E a dor é envolta gradualmente em anestesia,

salvo essa pena de crônica constância

que ainda se sente até o presente dia.

impardência IX

também assim elegemos o ciúme,

porque este se renova eternamente;

não recordamos a sua dor pungente,

mas brota em frutos diários de azedume.

é muito mais constante que o amor

a gelosia em variadas gradações;

dizem que é verde em suas aspirações:

tem olhos glaucos o monstro ciumento!

enquanto os olhos castanhos têm calor

bem mais profundo na raiva do momento.

mas há ciúmes maiores e menores:

são como tudo o mais, apenas gatos

pardos na noite, o alvo de sapatos,

para que cessem seus miados estridentes...

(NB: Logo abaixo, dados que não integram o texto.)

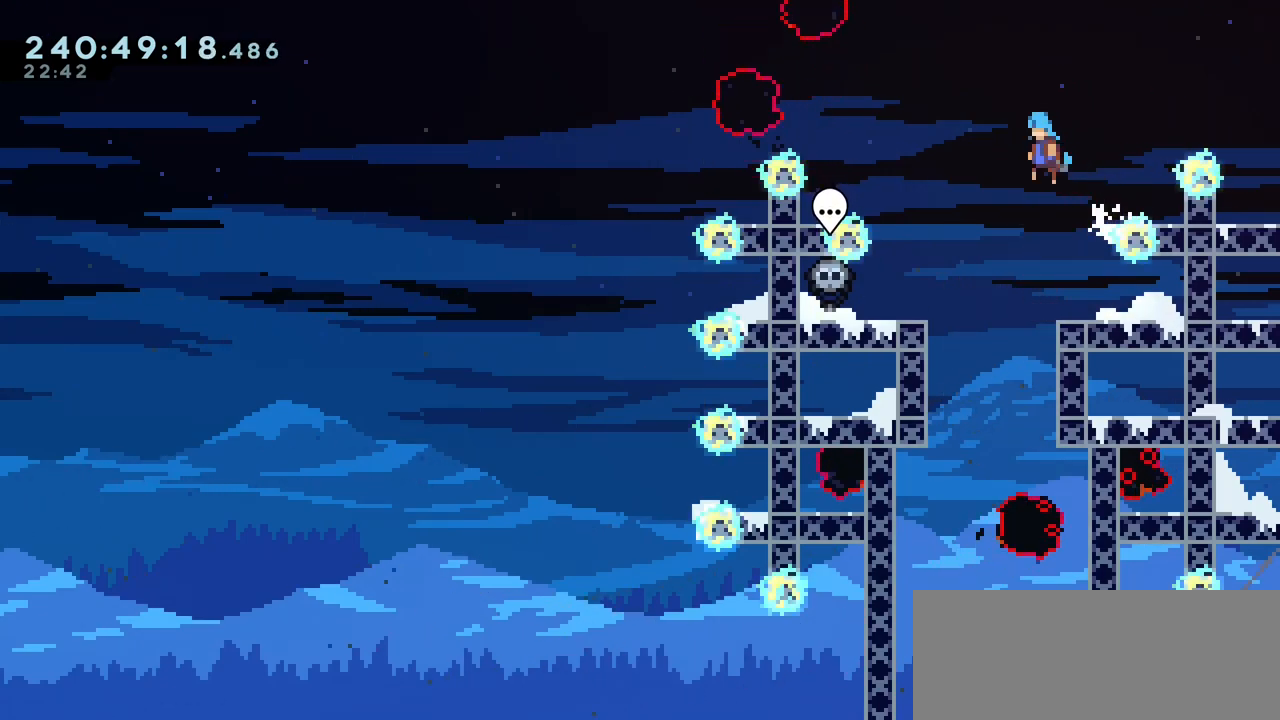
{"keys": [], "events": [[417, "grab", "up"], [417, "jump2", "up"], [433, "up", "up"], [450, "right", "up"]]}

o que provoca situações ainda piores:

fogem os gatos, descalças ficam gentes!

há pequenos ciúmes de alvorada,

ao se acordar, por anterior motivo

e há o maior ciúme, redivivo,

quando na lida quotidiana é demonstrado,

porque ciúme não conduz a nada,

salvo a um rancor nutrido e concentrado.

impardência X

pois em todo esse contraste, é permanente

na vida a escala gris do arco-íris pardo,

mas o sonho, a escala azul de manso fardo,

colore o mundo a refluir circunjacente.

tudo depende do jeito que encaramos

o bem que nos refresca dos suores.

se desconfiamos de todos os amores

ou se a eles nos cedemos totalmente;

se ao sabor da corrente nos deixamos,

ou se remamos contra essa torrente.

do mesmo modo, depende da maneira

com que encaramos o mal que nos afeta:

ou vemos nele faceta mais dileta

ou nos cortamos totalmente em seu desgosto,

sem perceber nuances nessa beira

de escuridão crescente no sol posto.

porque toda a vitória tem seu preço,

qual pagamento exige uma derrota:

o bem e o mal nos cobram a sua quota,

na busca inútil da felicidade;

tudo depende da estação e do apreço

que lhe atribuirmos em equanimidade.

impardência XI

felicidade é uma cinza relativa:

nessas coisas de amor somente existe

ao provocar a redundância triste

de uma sorte a terceiros mais esquiva.

mesmo o amor de maior exaltação,

essa flama que consome corpo e mente,

tem o preço de mostrar-se indiferente

aos sentimentos dos espectadores:

causa ciúme e inveja ao coração

de quem não compartilha tais ardores.

porque se pode encarar com complacência

ou, até mesmo, um pouco de ironia,

esses parzinhos valsando em fantasia.

deixar que tenham as chances que tivemos,

que se afoguem em mútua redolência,

enquanto o brilho de seus olhos ainda vemos.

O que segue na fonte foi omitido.